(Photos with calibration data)
--- START ---
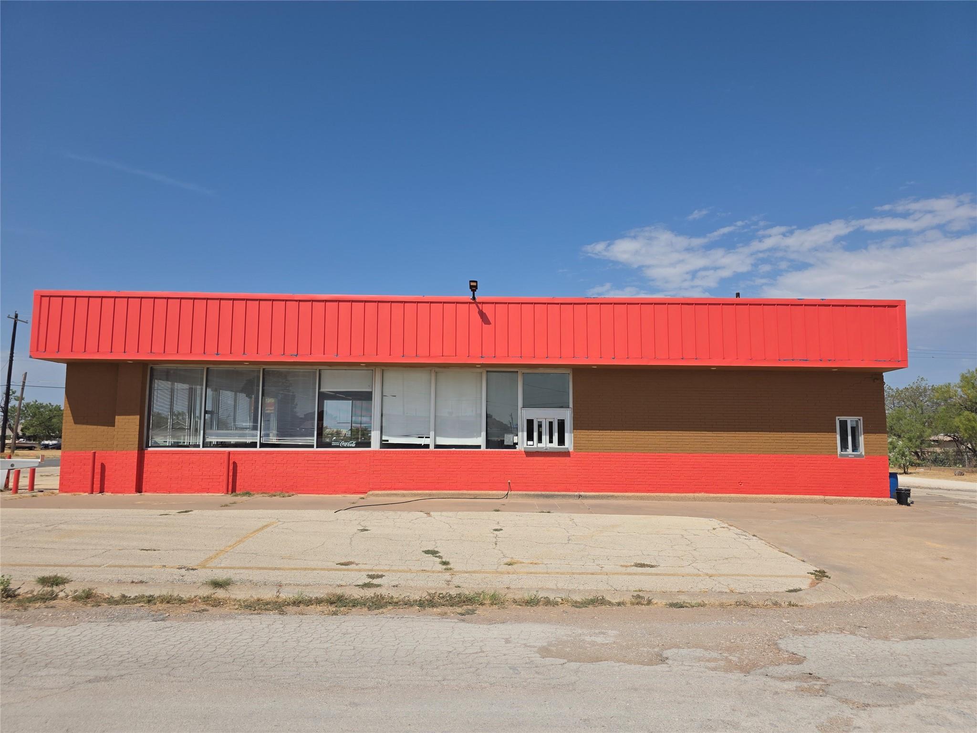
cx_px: 488
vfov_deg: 58.9
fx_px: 649
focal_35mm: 23
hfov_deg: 73.9
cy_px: 366
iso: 50
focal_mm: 6.3
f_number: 1.7
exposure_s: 1/7944
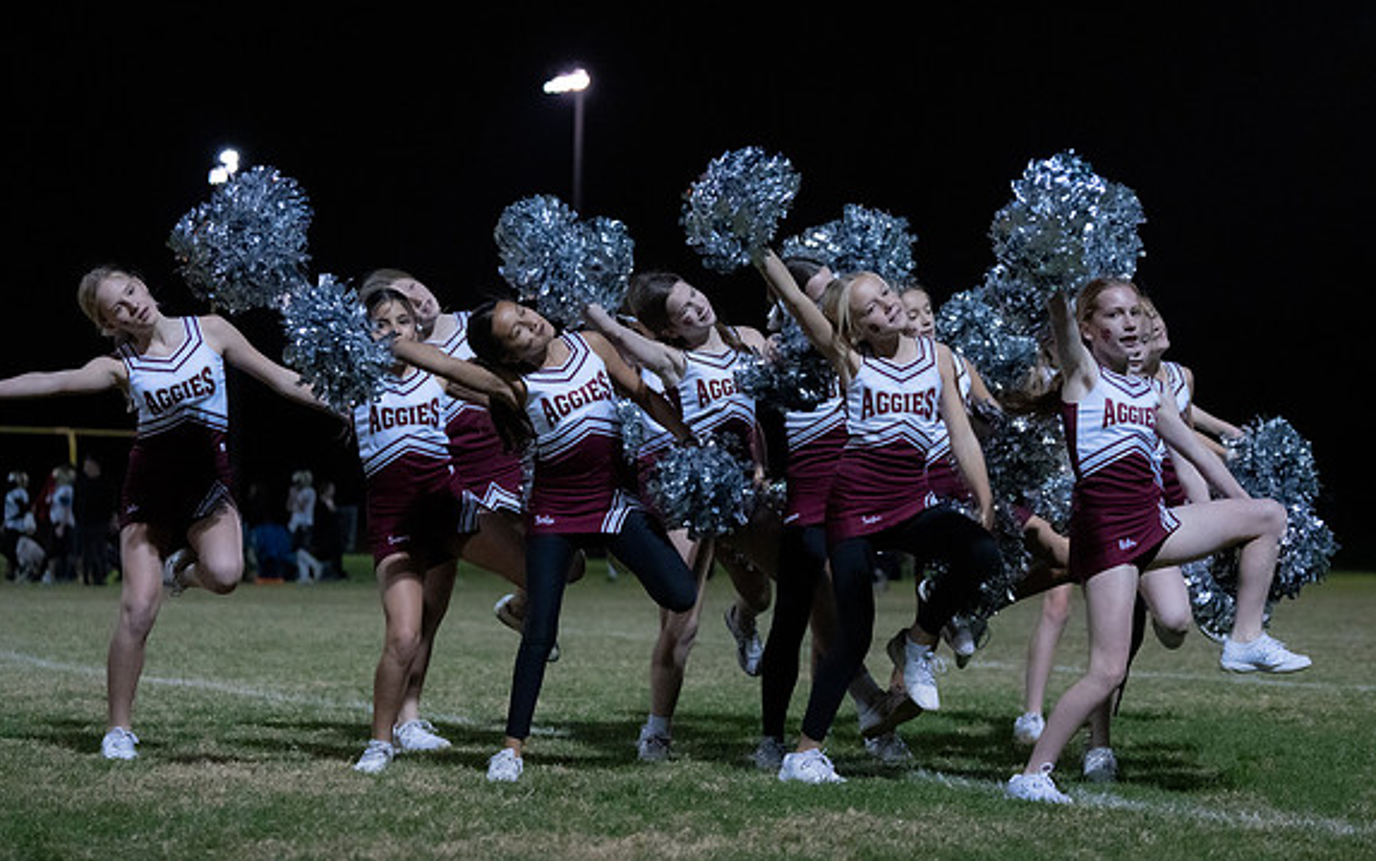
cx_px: 844
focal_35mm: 91
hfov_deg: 22.7
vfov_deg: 14.4
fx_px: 3413
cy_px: 440
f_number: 2.8
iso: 8000
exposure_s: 1/800
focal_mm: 70
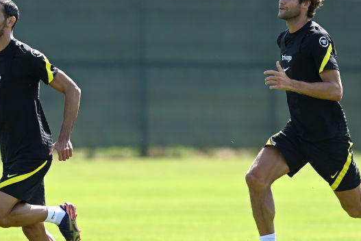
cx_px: 132
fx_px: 7796
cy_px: 125
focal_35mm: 777
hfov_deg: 2.7
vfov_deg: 1.8
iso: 400
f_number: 4
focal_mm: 400
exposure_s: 1/1600
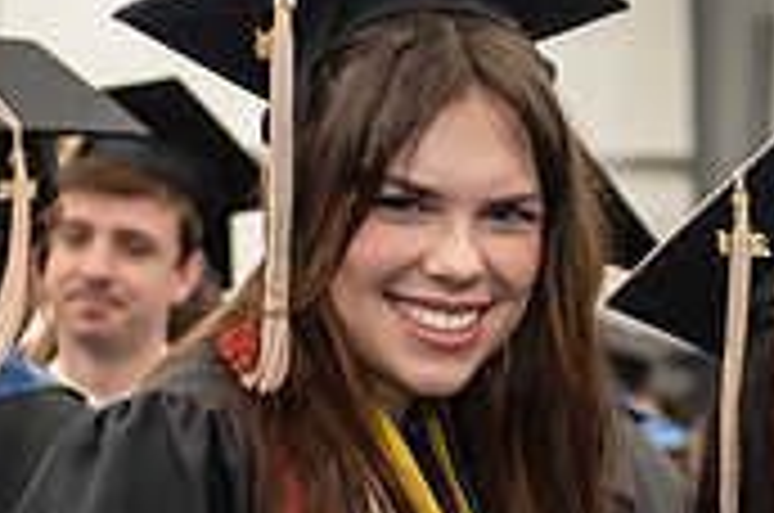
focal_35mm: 169
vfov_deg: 8.0
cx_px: 788
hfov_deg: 12.0
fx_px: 3627
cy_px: 560
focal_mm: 50
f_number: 3.2
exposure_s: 1/160
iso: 2000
--- END ---
• **Assignment**: No pictures belong in the copy. Transcribe every entry exactly.

• **Expected output**:
cx_px: 488
vfov_deg: 58.9
fx_px: 649
focal_35mm: 23
hfov_deg: 73.9
cy_px: 366
iso: 50
focal_mm: 6.3
f_number: 1.7
exposure_s: 1/7944
cx_px: 844
focal_35mm: 91
hfov_deg: 22.7
vfov_deg: 14.4
fx_px: 3413
cy_px: 440
f_number: 2.8
iso: 8000
exposure_s: 1/800
focal_mm: 70
cx_px: 132
fx_px: 7796
cy_px: 125
focal_35mm: 777
hfov_deg: 2.7
vfov_deg: 1.8
iso: 400
f_number: 4
focal_mm: 400
exposure_s: 1/1600
focal_35mm: 169
vfov_deg: 8.0
cx_px: 788
hfov_deg: 12.0
fx_px: 3627
cy_px: 560
focal_mm: 50
f_number: 3.2
exposure_s: 1/160
iso: 2000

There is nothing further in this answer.